If moved, WREO's 65 dbu contour would hit around Bratenahl and encompass the heights area of Cuyahoga Co. Generally a usable signal will extend beyond to contour nd the station should be listenable to around Lakewood, Parma, and Akron. Still a rimshot but could at least be a niche player in the Cleveland metro.
 
SonoSational18 said:
If moved, WREO's 65 dbu contour would hit around Bratenahl and encompass the heights area of Cuyahoga Co. Generally a usable signal will extend beyond to contour nd the station should be listenable to around Lakewood, Parma, and Akron. Still a rimshot but could at least be a niche player in the Cleveland metro.
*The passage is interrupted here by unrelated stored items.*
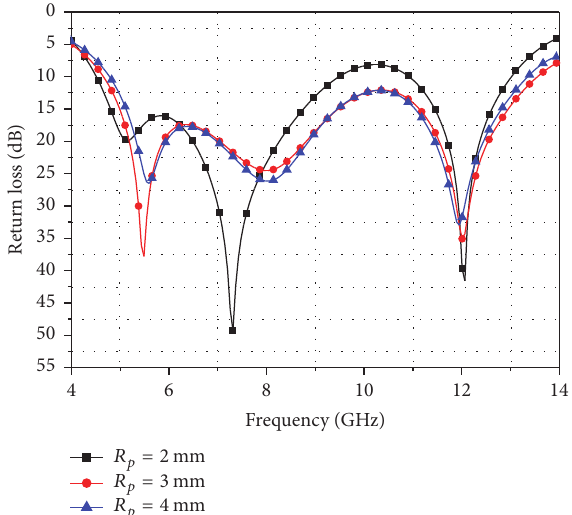
Figure 8: Simulated return loss against frequency for the proposed defected substrate wideband antenna with various 𝑅 𝑝 ; other param- eters are the same as listed in Table 1.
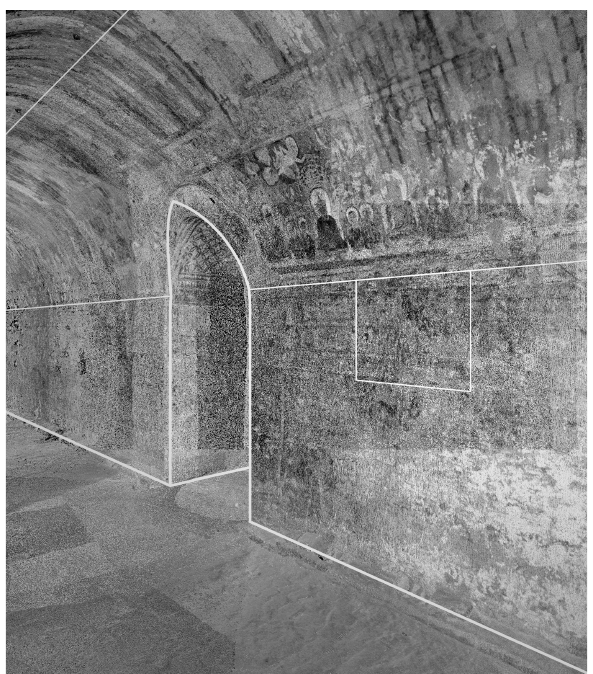
Figure 13. Photogrammetry orthophoto with condition assessment in BIM of west wall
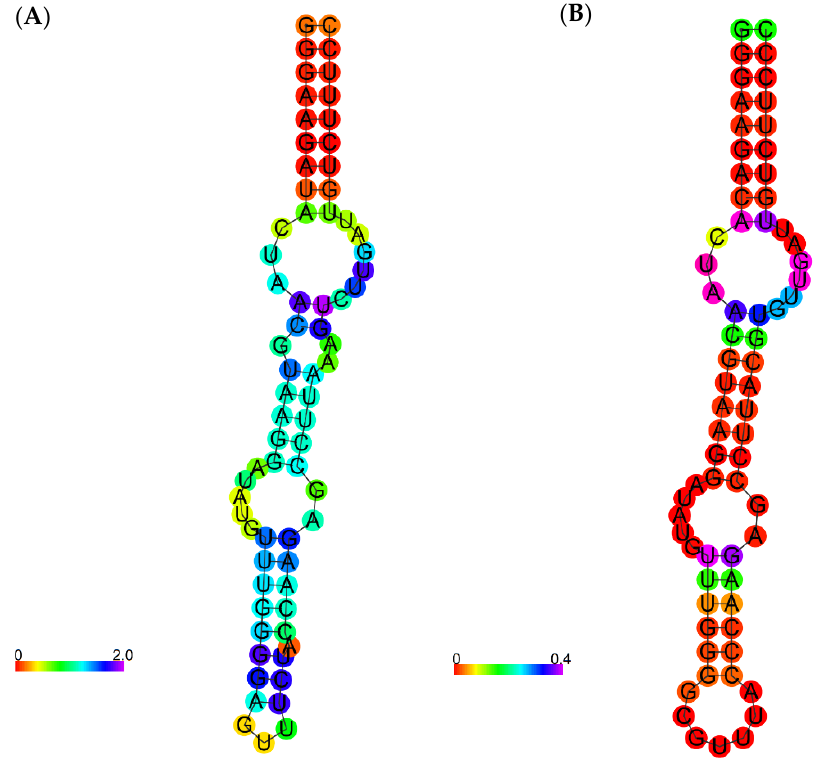
Figure 2. Secondary structures of ( A ) seq_09 aptamer and ( B ) the modified aptamer.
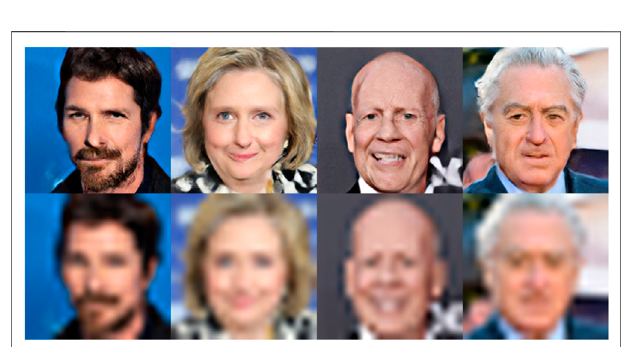
FIGURE 6 | SR (top) and interpolated (bottom) images of the celebrities that were recognized by less than half of the participants.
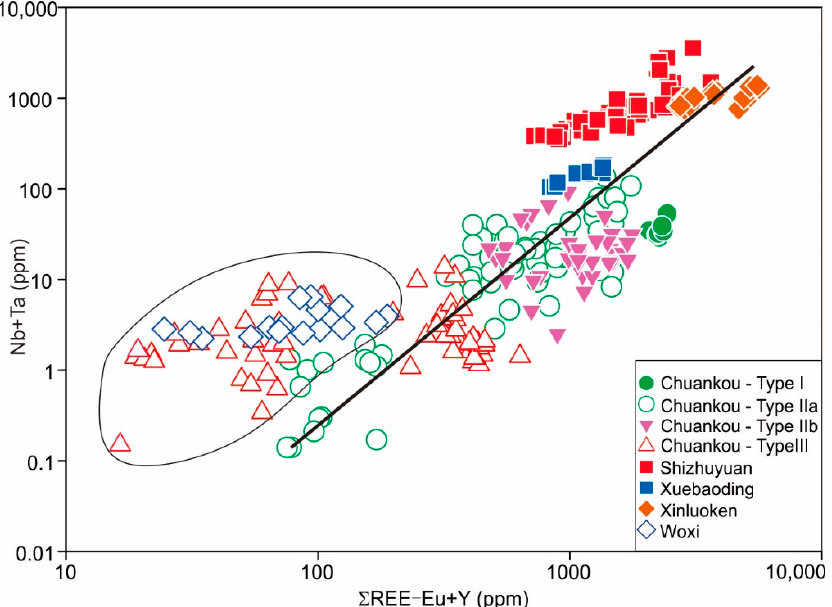
Figure 9. Bivariate diagrams of Σ REE-Eu + Y Vs Nb + Ta of scheelite from the Chuankou tungsten deposit and other deposits for comparison (e.g., Shizhuyuan; Xuebaoding; Xingluokeng; and Woxi). Chondrite values are from Sun and McDonough [39].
And if WREO moved to Parma it could be a full-market player...except that it can't move.

What part of "it's already short-spaced to Detroit and to WAKS" is missing here?
 
SonoSational18 said:
If moved, WREO's 65 dbu contour would hit around Bratenahl and encompass the heights area of Cuyahoga Co. Generally a usable signal will extend beyond to contour nd the station should be listenable to around Lakewood, Parma, and Akron. Still a rimshot but could at least be a niche player in the Cleveland metro.

A 10-mile move towards Cleveland (which, of course, is impossible) would still not get the 65 dbu into Cuyahoga County... and would even miss the more western parts of Lake County.

95% of urban at home and at work FM listening takes place in the 65 dbu contour, so 97.1 in this purely theoretical situation would have no indoor-suitable signal even out to Gates Mills, let alone Lyndhurst or Mayfield Hts. or Cleveland Hts. or the surrounding areas.

While good, usable in-car reception might be possible well into Cuyahoga County, since 2/3 of listening is not in the car, there would really be no useful purpose in trying to move that station were it even possible.
 
Even with spacing issues involving 96.5, 97.5, and Detroit's 97.1 I saw a study that showed that WREO's stick could be moved to Perry Twp. or thereabouts. As I said earlier, it would still be a far cry from a full-market signal.
 
Was that as a full class B, or with a significant downgrade? It is indeed possible to slide 97.1 westward, but only by taking it way down in class. Using the existing WKKY site as an example, you'd be fully spaced as a class A to Detroit (with no need to invoke grandfathering) as well as to WONE and WAKS.

So maybe you do end up with a class A signal somewhere around Perry - all you're doing is taking a signal that's already plenty strong there (~72 dBu) and making it even stronger right over that corner of Lake County, at the expense of the existing signal over Ashtabula County and beyond. If your goal is to super-serve Lake County, you might have something there, but only if you're willing to sacrifice that great big class B signal for good. Is it worth it? The consensus seems to be, probably not.
 
CleveFan said:
97.1 is more of an Ashtabula station, but 93.7 could be a Cleveland station if possible.


6000 watt 93.7 coverage does not get anywhere near Cleveland, and they can't move it any closer or up power.